BUTIR TUGAS 1:
Menurut berita tentang kasus impor gula, di pengadilan mana Ari Yusuf Amir mengajukan permohonan praperadilan?
BUTIR TUGAS 2:
Teruskan berita tentang kasus impor gula itu, mulai setelah kalimat terakhirnya.

TEKS HASIL EKSTRAKSI:
——
Kuasa Hukum Tom Lembong Desak Kejagung Periksa Menteri Perdagangan Berikutnya Terkait Kasus Impor Gula
Ketua tim kuasa hukum tersangka kasus dugaan korupsi impor gula di Kementerian Perdagangan pada 2015-2016 Thomas Trikasih Lembong atau Tom Lembong, Ari Yusuf Amir --
JAKARTA, JAMBIEKSPRES.CO– Ari Yusuf Amir, ketua tim kuasa hukum Thomas Trikasih Lembong (Tom Lembong), tersangka dalam kasus dugaan korupsi impor gula di Kementerian Perdagangan (Kemendag) pada 2015-2016, mendesak Kejaksaan Agung untuk memeriksa Menteri Perdagangan periode berikutnya.
Hal ini diungkapkannya usai mengajukan permohonan praperadilan di Pengadilan Negeri Jakarta Selatan pada Selasa.
Ari menyatakan bahwa kasus ini tidak hanya terkait dengan periode jabatan Tom Lembong sebagai Menteri Perdagangan (2015-2016), tetapi juga melibatkan kebijakan impor gula yang berlanjut hingga tahun 2023.
Oleh karena itu, Ari menilai bahwa penyidikan harus mencakup seluruh rentang waktu tersebut, termasuk pemeriksaan terhadap Menteri Perdagangan yang menjabat setelah Lembong.
"Jika penyidikan hanya terbatas pada masa jabatan Tom Lembong, maka hal ini akan menimbulkan kesan ketidakadilan. Penyidikan harus mencakup kebijakan impor gula dari 2015 hingga 2023," ujar Ari.
Ari juga menyoroti bahwa selama proses penyidikan hingga penahanan Tom Lembong, belum ada pemeriksaan terhadap menteri-menteri yang menjabat setelahnya.
——
DATA YANG DIBERIKAN:
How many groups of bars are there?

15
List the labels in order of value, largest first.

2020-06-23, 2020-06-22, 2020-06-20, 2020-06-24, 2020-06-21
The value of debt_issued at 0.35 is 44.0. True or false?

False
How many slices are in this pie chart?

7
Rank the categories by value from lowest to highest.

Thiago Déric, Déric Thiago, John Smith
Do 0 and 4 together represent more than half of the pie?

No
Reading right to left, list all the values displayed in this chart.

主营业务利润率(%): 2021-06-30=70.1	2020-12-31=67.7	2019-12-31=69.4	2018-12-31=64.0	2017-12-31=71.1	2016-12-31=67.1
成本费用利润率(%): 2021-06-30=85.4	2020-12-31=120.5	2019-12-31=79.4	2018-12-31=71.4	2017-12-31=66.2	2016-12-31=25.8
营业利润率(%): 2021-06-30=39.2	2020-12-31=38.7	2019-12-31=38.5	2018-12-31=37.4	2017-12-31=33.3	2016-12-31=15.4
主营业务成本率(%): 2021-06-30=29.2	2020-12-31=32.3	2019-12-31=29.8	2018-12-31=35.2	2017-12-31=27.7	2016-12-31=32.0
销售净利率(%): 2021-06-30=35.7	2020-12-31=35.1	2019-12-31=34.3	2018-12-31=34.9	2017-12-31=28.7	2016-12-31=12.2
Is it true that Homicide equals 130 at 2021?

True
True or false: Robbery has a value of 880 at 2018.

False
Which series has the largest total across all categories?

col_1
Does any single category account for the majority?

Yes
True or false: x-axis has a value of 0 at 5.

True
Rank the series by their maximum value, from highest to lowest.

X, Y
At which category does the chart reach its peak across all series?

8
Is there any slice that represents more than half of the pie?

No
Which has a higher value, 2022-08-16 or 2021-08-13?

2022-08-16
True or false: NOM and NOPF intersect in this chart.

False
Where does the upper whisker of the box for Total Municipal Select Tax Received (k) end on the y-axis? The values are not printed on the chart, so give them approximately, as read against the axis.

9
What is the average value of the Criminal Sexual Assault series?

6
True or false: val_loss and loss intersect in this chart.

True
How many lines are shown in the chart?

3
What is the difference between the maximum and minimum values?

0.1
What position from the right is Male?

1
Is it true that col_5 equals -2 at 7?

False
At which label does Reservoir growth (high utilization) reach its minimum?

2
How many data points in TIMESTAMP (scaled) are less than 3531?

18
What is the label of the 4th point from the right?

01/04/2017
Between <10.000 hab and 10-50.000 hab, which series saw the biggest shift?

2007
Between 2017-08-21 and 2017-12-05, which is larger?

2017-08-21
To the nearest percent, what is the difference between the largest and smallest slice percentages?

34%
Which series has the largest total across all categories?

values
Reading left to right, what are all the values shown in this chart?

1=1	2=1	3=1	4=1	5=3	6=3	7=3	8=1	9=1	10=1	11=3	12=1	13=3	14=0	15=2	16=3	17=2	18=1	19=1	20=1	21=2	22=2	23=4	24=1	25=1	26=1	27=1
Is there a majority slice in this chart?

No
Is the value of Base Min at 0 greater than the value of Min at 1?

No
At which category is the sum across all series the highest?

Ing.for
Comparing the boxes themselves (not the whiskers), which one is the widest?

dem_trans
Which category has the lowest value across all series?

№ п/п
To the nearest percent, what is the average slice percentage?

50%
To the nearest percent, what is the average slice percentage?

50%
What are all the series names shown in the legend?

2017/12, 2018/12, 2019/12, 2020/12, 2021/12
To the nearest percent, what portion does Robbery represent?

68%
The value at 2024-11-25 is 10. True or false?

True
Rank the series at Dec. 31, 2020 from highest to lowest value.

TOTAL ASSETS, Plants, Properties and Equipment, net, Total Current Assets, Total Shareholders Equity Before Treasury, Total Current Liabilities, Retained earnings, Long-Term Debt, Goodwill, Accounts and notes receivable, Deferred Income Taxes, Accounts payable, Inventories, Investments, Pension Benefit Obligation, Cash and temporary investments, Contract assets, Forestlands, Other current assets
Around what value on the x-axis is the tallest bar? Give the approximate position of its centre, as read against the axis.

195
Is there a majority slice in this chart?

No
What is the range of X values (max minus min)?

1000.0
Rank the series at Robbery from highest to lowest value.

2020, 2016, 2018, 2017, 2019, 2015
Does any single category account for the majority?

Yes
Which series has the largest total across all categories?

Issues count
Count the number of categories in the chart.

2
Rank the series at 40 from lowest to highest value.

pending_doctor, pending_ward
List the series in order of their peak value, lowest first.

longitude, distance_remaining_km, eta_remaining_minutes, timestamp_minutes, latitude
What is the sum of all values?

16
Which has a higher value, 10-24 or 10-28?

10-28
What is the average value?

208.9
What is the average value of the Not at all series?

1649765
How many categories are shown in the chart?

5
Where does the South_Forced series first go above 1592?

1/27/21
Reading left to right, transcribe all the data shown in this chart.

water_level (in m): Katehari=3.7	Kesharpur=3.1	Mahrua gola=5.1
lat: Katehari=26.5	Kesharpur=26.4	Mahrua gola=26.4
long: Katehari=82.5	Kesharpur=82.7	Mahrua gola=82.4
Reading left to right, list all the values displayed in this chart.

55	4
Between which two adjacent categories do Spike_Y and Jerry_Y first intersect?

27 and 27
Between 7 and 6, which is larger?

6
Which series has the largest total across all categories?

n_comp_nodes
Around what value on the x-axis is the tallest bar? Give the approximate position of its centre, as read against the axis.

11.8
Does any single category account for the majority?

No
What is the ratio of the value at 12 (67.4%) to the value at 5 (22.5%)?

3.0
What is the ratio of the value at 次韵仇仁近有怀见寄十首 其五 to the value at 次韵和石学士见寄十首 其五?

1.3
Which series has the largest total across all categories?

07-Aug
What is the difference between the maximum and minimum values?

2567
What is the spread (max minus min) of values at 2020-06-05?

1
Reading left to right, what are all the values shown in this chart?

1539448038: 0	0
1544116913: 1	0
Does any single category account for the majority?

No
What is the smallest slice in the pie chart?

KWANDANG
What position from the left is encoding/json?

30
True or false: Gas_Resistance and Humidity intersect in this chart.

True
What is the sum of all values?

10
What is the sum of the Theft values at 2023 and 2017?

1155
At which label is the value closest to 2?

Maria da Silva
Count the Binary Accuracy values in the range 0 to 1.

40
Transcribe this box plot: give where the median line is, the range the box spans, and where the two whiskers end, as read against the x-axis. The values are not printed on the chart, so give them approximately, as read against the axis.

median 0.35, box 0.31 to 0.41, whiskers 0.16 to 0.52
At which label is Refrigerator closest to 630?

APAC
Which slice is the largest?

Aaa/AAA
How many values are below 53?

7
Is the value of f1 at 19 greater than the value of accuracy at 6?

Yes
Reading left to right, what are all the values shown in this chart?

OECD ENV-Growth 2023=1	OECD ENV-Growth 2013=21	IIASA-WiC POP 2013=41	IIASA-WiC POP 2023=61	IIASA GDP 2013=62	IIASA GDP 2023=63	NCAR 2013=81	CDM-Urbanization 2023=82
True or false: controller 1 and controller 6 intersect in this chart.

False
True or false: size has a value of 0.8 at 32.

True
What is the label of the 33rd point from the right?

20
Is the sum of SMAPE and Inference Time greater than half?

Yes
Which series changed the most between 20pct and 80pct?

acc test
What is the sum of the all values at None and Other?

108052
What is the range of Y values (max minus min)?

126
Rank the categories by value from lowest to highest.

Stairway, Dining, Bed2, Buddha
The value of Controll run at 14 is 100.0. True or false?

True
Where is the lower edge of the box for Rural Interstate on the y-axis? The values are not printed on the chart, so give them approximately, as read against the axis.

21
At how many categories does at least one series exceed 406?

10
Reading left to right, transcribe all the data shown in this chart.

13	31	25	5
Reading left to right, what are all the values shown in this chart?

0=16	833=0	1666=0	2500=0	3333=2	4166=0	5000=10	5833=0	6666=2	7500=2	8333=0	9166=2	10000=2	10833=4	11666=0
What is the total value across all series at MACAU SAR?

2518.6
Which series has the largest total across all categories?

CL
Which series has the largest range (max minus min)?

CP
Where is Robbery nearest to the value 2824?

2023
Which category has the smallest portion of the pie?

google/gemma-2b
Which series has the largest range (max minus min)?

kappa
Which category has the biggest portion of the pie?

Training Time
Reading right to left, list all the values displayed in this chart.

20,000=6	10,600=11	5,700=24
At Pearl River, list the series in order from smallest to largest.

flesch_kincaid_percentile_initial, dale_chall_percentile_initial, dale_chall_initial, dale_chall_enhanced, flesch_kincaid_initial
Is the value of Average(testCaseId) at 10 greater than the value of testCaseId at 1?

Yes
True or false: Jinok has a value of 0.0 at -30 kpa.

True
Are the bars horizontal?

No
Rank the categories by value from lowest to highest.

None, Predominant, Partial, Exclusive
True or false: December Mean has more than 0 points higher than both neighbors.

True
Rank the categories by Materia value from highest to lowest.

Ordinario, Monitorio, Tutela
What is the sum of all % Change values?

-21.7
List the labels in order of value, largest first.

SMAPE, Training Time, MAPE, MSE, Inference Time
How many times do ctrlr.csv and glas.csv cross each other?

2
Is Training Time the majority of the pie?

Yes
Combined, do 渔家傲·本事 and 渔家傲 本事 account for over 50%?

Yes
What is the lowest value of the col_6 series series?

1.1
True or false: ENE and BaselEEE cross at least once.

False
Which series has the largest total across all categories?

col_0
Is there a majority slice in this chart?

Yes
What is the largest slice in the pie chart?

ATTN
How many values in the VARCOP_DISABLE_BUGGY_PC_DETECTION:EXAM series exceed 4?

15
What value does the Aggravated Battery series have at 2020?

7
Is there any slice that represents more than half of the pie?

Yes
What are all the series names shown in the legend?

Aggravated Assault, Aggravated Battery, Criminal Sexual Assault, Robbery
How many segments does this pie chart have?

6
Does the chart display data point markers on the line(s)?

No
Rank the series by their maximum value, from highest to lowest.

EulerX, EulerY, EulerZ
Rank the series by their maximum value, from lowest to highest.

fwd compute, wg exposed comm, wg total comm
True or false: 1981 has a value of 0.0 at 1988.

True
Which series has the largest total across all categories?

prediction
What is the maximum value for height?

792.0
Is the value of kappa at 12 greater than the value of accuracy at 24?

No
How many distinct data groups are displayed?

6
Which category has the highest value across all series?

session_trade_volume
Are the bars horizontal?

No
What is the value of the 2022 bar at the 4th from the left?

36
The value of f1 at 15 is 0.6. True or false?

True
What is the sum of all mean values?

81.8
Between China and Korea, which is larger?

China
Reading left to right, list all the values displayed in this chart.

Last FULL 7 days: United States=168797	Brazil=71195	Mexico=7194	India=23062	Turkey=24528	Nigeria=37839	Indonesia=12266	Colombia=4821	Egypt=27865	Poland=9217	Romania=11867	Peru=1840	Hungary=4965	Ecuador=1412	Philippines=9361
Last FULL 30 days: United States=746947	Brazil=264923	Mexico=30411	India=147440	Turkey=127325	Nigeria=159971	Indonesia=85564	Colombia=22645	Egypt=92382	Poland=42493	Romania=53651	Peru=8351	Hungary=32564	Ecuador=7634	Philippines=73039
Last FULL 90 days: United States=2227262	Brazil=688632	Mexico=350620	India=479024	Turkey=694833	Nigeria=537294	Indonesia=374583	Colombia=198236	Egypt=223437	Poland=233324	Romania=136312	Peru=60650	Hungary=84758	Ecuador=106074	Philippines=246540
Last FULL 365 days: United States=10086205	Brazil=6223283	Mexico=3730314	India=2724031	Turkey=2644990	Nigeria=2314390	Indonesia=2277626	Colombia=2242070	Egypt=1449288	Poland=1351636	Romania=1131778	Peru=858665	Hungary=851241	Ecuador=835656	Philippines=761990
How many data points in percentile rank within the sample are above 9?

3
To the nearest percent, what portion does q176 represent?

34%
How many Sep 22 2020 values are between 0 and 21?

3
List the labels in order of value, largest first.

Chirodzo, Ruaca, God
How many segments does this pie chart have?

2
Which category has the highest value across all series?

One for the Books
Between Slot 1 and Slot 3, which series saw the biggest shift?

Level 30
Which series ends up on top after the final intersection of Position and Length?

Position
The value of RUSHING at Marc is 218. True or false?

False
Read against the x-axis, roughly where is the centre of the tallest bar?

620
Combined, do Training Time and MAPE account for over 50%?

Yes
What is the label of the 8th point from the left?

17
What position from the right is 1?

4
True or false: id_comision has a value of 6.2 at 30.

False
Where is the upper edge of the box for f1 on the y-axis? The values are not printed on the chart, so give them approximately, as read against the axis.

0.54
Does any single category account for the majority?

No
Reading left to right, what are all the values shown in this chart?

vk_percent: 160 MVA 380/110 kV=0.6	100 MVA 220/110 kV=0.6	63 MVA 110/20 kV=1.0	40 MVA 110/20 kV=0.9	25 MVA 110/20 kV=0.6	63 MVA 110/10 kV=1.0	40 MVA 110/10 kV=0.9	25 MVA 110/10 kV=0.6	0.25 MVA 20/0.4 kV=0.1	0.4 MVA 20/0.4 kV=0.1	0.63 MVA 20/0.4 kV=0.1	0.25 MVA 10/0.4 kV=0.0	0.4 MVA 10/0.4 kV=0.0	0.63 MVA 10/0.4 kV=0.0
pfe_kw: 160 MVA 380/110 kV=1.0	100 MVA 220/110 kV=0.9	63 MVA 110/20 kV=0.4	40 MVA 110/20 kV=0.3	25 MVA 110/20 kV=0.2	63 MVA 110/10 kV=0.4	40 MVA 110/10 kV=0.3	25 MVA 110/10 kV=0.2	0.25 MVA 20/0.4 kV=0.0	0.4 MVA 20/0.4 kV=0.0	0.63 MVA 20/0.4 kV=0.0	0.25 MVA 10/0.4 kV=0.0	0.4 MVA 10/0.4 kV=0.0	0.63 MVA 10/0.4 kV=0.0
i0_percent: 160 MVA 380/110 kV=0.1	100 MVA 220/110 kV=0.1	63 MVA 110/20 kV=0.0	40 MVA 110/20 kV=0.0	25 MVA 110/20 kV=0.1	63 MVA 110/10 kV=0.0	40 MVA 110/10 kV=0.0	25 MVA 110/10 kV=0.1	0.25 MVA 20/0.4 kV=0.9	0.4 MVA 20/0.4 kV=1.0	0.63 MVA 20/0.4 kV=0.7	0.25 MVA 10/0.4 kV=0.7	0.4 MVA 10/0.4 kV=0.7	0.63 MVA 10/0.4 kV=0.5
——
JAWABAN TERTULIS 1:
Di Pengadilan Negeri Jakarta Selatan.

JAWABAN TERTULIS 2:
"Ini penting agar tidak muncul kesan bahwa ada pihak-pihak tertentu yang tidak dipertanggungjawabkan," tambahnya.
Dalam permohonan praperadilan yang diajukan, tim kuasa hukum Lembong mempertanyakan keabsahan penetapan kliennya sebagai tersangka.
Mereka berargumen bahwa proses hukum yang dilakukan tidak didukung oleh dua alat bukti yang sah, serta menuntut transparansi lebih lanjut terkait bukti yang digunakan dalam penyidikan.
Ari juga menyinggung temuan Badan Pemeriksa Keuangan (BPK) yang menyebutkan tidak adanya kerugian negara dalam kebijakan impor gula tersebut.
"Kami melihat adanya ketidakadilan dalam proses hukum ini. Seharusnya, jika ada kerugian negara, hal ini harus dibuktikan secara jelas," ungkapnya, sembari menyebut adanya potensi tebang pilih dalam penanganan kasus ini.
Zaid Mustafa, anggota tim penasihat hukum Lembong, menjelaskan bahwa kebijakan impor gula pada masa itu melibatkan koordinasi antar kementerian, termasuk Kementerian BUMN, PT PPI, dan Kementerian Keuangan.
"Kebijakan ini adalah hasil koordinasi antar kementerian dan bukan keputusan pribadi Tom Lembong semata," ujar Zaid.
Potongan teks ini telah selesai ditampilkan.